FUSE error: Transport endpoint is not connected
LinuxMountFuseLinux Problem Overview
I'm trying to implement the FUSE filesystem. I am receiving this error:
> cannot access MountDir: Transport endpoint is not connected
This the relevant parts of the program. There are two directories, MirrorDir
and MountDir
, that exist withing the same directory as all of the code. I am calling the program like this:
./myFS -o nonempty -o allow_other MirrorDir MountDir
Can anyone see what I am doing wrong?
static struct fuse_operations xmp_oper = {
.getattr = xmp_getattr,
.readdir = xmp_readdir,
.open = xmp_open,
.read = xmp_read,
};
int main(int argc, char *argv[]) {
int fuse_stat;
char* mirrorDir;
mirrorDir = malloc(sizeof(strlen(argv[argc-2]+1)));
if (mirrorDir == NULL) {
perror("main calloc");
abort();
}
// Pull the rootdir out of the argument list and save it in my internal data
mirrorDir = realpath(argv[argc-2], NULL);
argv[argc-2] = argv[argc-1];
argv[argc-1] = NULL;
argc--;
// turn over control to fuse
fprintf(stderr, "about to call fuse_main\n");
fuse_stat = fuse_main(argc, argv, &xmp_oper, mirrorDir);
fprintf(stderr, "fuse_main returned %d\n", fuse_stat);
return fuse_stat;
}
Linux Solutions
Solution 1 - Linux
This typically is caused by the mount directory being left mounted due to a crash of your filesystem.
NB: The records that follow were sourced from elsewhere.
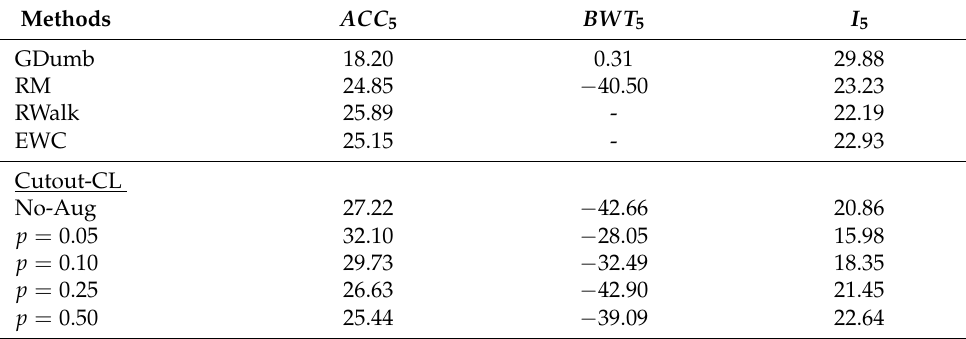
Table 2. Spectrogram-DAS CL accuracy.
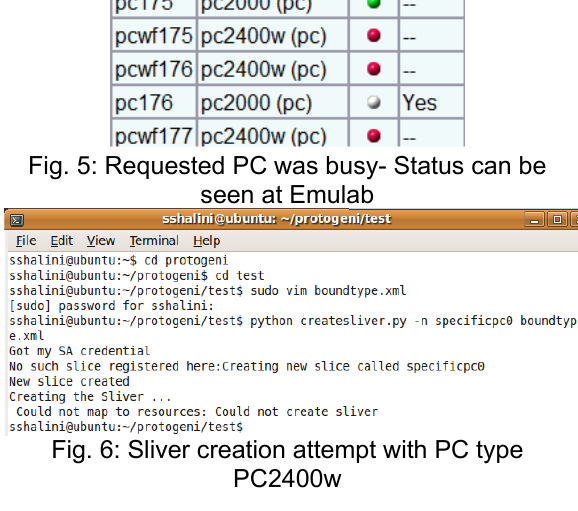
Fig. 6: Sliver creation attempt with PC type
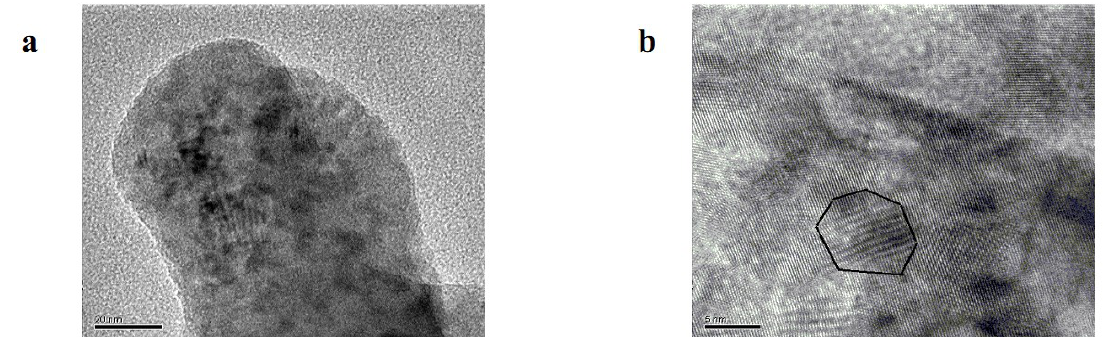
Fig. 6. The high resolution TEM images of (C phous nanopowder keeping ScCO with clearly observable crystallites that were created in the result of enhancing/nutriting (a) by milk,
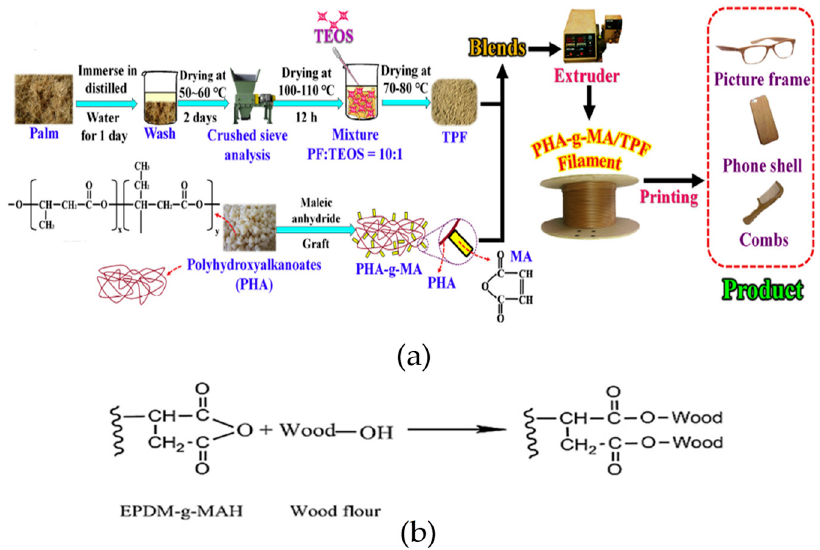
Figure 15. Two methodologies to develop natural fiber reinforced FFF materials: ( a ) in-laboratory prepared graft polymer for chemical processed natural palm fibers, adapted from [4], with permission from © 2017 Elsevier; and ( b ) modification of fibers matrix (TPU / WF) with modifier (EPDM-g-MAH) adapted from [164], with permission from © 2018 Elsevier .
Go to the parent directory of the mount point and enter fusermount -u YOUR_MNT_DIR
.
If this doesn't do the trick, do sudo umount -l YOUR_MNT_DIR
.
Solution 2 - Linux
I mounted a ssh file system (sshfs command line) and left it mounted and I had same problem, fusermount -u YOUR_MNT_DIR
solved my problem. Thanks
Solution 3 - Linux
In Azure, I tried to mount my container using user managed identities. I kept getting Transport endpoint is not connected
until the Storage Blob Data Contributor
permission was added to the managed identity.
Solution 4 - Linux
You may check your /etc/hosts to verify it the master node is with a fully qualified name. More details in https://community.cloudera.com/t5/CDH-Manual-Installation/Setting-the-NameNode-port-8020-to-listen-outside-of-localhost/td-p/2257 and in https://stackoverflow.com/questions/22193051/how-to-configure-hosts-file-for-hadoop-ecosystem
Solution 5 - Linux
I encountered this problem like "Transport endpoint is not connected" or "Permission denied" when I use rclone
to mount Microsoft OneDrive to a Ubuntu system. I am a normal user of the system, so by default my home directory is accessible only to me. When I created the mountpoint directory, it is also accessible only to me. The rclone forum moderator just misled me to wrong directions and finally rudely closed my question when he realized he was unable to answer, so I have to solve the problem myself. After days' of investigation, I finally figure out that these error messages are related to the file access privilege mode. Since I am a normal user but fusermount
runs as root, it cannot access the mountpoint directory while mounting, and cannot access my home directory while unmounting, so it complaints. The solution is very simple: open the file access privilege of both the mountpoint directory and home directory to everyone by setting their mode bits to 777.